About this exercise:
Continue the forum thread below, in which members post their heights, from the point where it stops.
** Opening Excerpted text block **
# Height



## Cap'n Sofa (Nov 16, 2010)

I've just been curious about the height of the forum members here. So I made a thread for it because why not.

I am 6 feet, or 182-183 centimeters.


----------



## Aisling (Nov 16, 2010)

I'm around 5'6 or so. Slightly taller than your average Utena Tenjou


----------



## Coloursfall (Nov 16, 2010)

5'3" :C or 160 cm.

CHERRY IS SHORT.


----------



## Silver (Nov 16, 2010)

5' 4"
Silver is a short person...:(


----------



## RavenMarkku (Nov 16, 2010)

5'11. Yay for decently tall people. :D


----------



## Flareth (Nov 16, 2010)

5 foot....maybe 5'1. Yep.....I'm short. xDDD


----------



## Flora (Nov 16, 2010)

Uh, I'm like...5'1? 5'2? My friend group tends to be on the shorter side, though, so I'm actually one of the taller of my friends.

(My best friend got so happy when she was wearing heels and I wasn't so she was taller than me XD)


----------



## Eloi (Nov 16, 2010)

I'm uh...5'0. *nods* Yes.


----------



## Aisling (Nov 16, 2010)
** Closing Excerpted text block **
** Opening Information shown block **
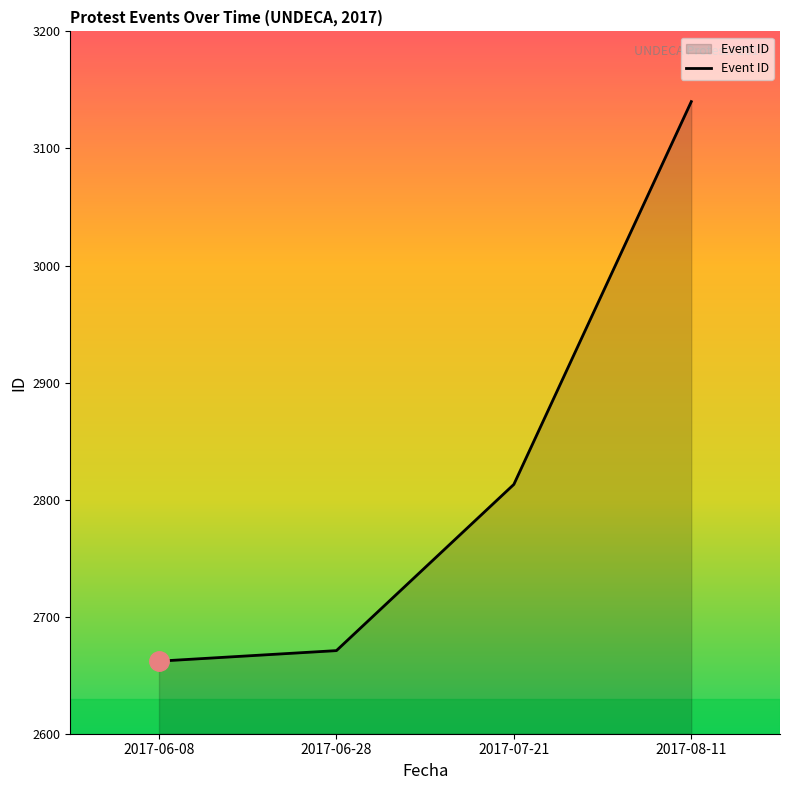

The value at 2017-08-11 is 3140. True or false?

True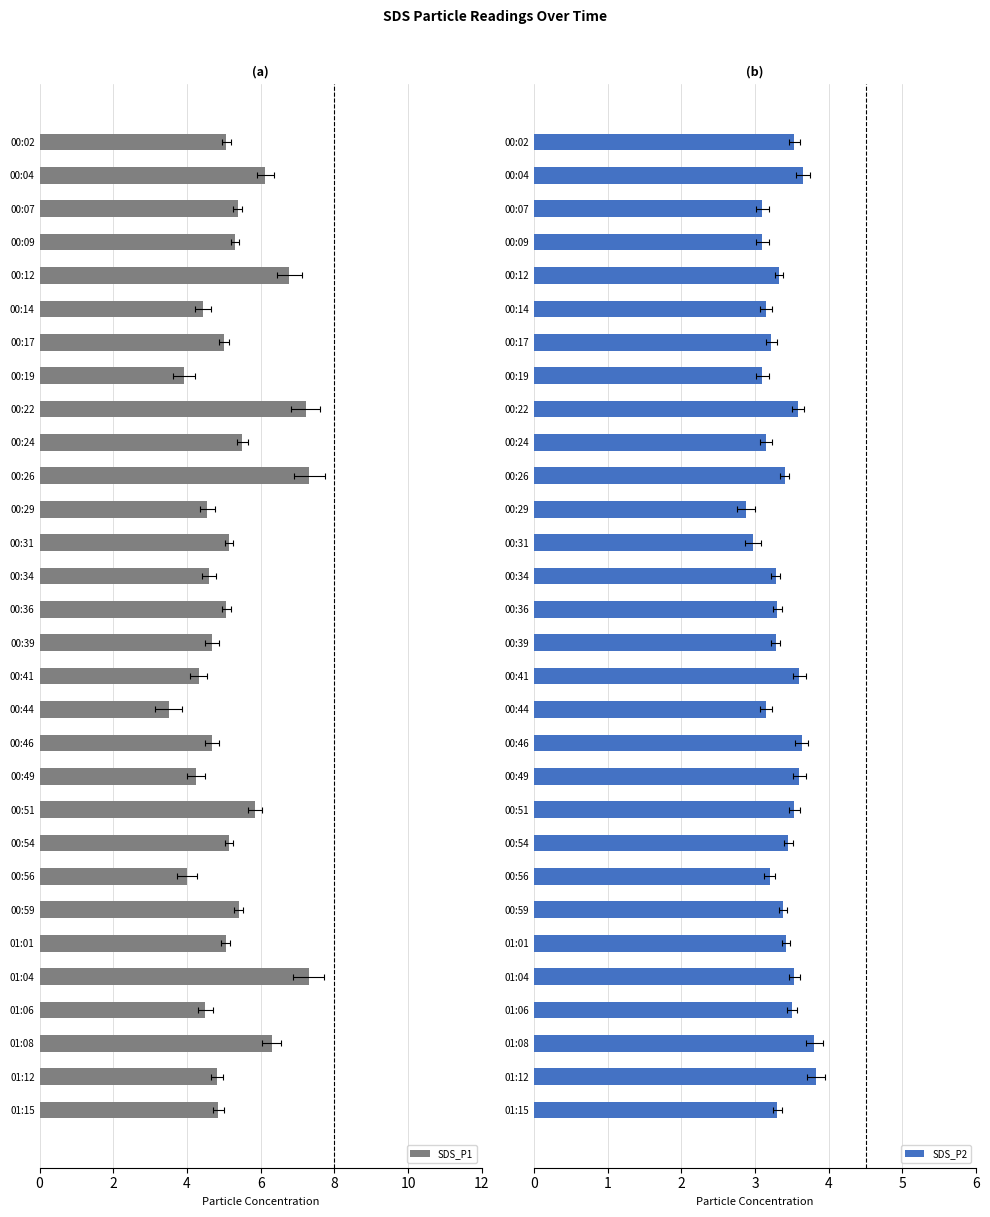

What is the average value of the SDS_P1 series?

5.2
** Closing Information shown block **
Task result:
Damn I thought _I_ was short. Maybe if I tell the guys that like half my forum is shorter than me they'll stop making fun of my height. :c


----------



## AuroraSuicune (Nov 16, 2010)

.....4'11. ._." 

I wanna be 5 feeeettt D:


----------



## Eloi (Nov 16, 2010)

^ No one cares if you fudge it an inch or so. I'm less than 5'0, but just put 5'0 anyway. 



Alraune said:


> Damn I thought _I_ was short. Maybe if I tell the guys that like half my forum is shorter than me they'll stop making fun of my height. :c


You're a head or so taller than me. So is most people in relation to me. Which means if I look straight ahead I am usually looking at their chest. A tad awkward.


----------



## Aisling (Nov 16, 2010)

Eloi said:


> You're a head or so taller than me. So is most people in relation to me. Which means if I look straight ahead I am usually looking at their chest. A tad awkward.


All my friends are a head taller than me too! Freaky.


----------



## Green (Nov 16, 2010)

5'7".

People say I'm tall :C


----------



## .... (Nov 16, 2010)

5'4 or 5'5.


----------



## Dannichu (Nov 16, 2010)

I'm 1.61 metres tall. I think that's about 5'2? I don't understand your crazy American measurements.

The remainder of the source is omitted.